*** Provided data ***

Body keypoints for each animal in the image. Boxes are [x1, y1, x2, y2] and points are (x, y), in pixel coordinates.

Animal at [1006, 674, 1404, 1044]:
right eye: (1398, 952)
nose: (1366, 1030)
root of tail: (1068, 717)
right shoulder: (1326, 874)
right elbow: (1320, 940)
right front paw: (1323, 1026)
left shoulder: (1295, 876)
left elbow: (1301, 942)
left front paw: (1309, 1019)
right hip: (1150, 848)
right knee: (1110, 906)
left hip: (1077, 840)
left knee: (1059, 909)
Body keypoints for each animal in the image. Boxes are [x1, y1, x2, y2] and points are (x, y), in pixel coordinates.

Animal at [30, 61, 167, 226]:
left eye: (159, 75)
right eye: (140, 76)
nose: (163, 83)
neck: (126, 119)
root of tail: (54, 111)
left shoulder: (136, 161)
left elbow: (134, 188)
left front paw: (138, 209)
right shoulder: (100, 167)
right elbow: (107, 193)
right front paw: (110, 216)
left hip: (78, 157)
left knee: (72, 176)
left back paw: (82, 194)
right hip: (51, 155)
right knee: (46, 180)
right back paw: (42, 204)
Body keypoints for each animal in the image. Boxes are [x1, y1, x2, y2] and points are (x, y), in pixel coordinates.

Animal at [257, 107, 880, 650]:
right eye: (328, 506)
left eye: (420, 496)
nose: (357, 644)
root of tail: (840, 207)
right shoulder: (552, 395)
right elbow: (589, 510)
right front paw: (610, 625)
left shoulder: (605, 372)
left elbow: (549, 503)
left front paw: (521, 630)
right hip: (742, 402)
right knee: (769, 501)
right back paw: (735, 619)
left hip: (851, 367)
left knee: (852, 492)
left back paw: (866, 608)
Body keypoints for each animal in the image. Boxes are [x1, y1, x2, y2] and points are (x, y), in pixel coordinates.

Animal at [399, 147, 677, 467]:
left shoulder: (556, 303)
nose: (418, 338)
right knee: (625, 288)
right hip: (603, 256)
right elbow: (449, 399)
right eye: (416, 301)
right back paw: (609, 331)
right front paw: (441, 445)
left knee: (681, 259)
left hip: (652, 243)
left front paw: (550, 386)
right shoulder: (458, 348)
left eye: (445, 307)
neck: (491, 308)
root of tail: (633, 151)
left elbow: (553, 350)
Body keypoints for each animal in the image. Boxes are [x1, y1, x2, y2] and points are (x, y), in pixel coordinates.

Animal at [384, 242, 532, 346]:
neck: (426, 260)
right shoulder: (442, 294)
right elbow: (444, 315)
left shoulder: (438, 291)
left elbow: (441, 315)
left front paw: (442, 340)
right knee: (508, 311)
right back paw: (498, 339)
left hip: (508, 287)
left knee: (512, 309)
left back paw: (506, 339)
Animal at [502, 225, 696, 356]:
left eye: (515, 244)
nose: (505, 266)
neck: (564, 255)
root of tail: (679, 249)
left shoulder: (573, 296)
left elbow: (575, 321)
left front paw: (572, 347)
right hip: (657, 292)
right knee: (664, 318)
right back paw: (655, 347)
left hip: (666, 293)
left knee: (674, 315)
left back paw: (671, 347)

***

Instructions for the task: Give back the records above, character for character.

Finished exercise:
Body keypoints for each animal in the image. Boxes are [x1, y1, x2, y2] and points are (x, y), in pixel coordinates.

Animal at [1006, 674, 1404, 1044]:
right eye: (1398, 952)
nose: (1366, 1030)
root of tail: (1068, 717)
right shoulder: (1326, 874)
right elbow: (1320, 940)
right front paw: (1323, 1026)
left shoulder: (1295, 876)
left elbow: (1301, 942)
left front paw: (1309, 1019)
right hip: (1150, 848)
right knee: (1110, 906)
left hip: (1077, 840)
left knee: (1059, 909)
Body keypoints for each animal in the image. Boxes are [x1, y1, x2, y2] and points are (x, y), in pixel coordinates.

Animal at [30, 61, 167, 226]:
left eye: (159, 75)
right eye: (140, 76)
nose: (163, 83)
neck: (126, 119)
root of tail: (54, 111)
left shoulder: (136, 161)
left elbow: (134, 188)
left front paw: (138, 209)
right shoulder: (100, 167)
right elbow: (107, 193)
right front paw: (110, 216)
left hip: (78, 157)
left knee: (72, 176)
left back paw: (82, 194)
right hip: (51, 155)
right knee: (46, 180)
right back paw: (42, 204)
Body keypoints for each animal in the image. Boxes are [x1, y1, x2, y2] and points are (x, y), in pixel coordinates.

Animal at [257, 107, 880, 650]:
right eye: (328, 506)
left eye: (420, 496)
nose: (357, 644)
root of tail: (840, 207)
right shoulder: (552, 395)
right elbow: (589, 510)
right front paw: (610, 625)
left shoulder: (605, 372)
left elbow: (549, 503)
left front paw: (521, 630)
right hip: (742, 402)
right knee: (769, 501)
right back paw: (735, 619)
left hip: (851, 367)
left knee: (852, 492)
left back paw: (866, 608)
Body keypoints for each animal in the image. Boxes are [x1, y1, x2, y2] and points are (x, y), in pixel coordinates.

Animal at [399, 147, 677, 467]:
left shoulder: (556, 303)
nose: (418, 338)
right knee: (625, 288)
right hip: (603, 256)
right elbow: (449, 399)
right eye: (416, 301)
right back paw: (609, 331)
right front paw: (441, 445)
left knee: (681, 259)
left hip: (652, 243)
left front paw: (550, 386)
right shoulder: (458, 348)
left eye: (445, 307)
neck: (491, 308)
root of tail: (633, 151)
left elbow: (553, 350)
Body keypoints for each animal in the image. Boxes are [x1, y1, x2, y2] and points are (x, y), in pixel coordinates.

Animal at [384, 242, 532, 346]:
neck: (426, 260)
right shoulder: (442, 294)
right elbow: (444, 315)
left shoulder: (438, 291)
left elbow: (441, 315)
left front paw: (442, 340)
right knee: (508, 311)
right back paw: (498, 339)
left hip: (508, 287)
left knee: (512, 309)
left back paw: (506, 339)
Animal at [502, 225, 696, 356]:
left eye: (515, 244)
nose: (505, 266)
neck: (564, 255)
root of tail: (679, 249)
left shoulder: (573, 296)
left elbow: (575, 321)
left front paw: (572, 347)
right hip: (657, 292)
right knee: (664, 318)
right back paw: (655, 347)
left hip: (666, 293)
left knee: (674, 315)
left back paw: (671, 347)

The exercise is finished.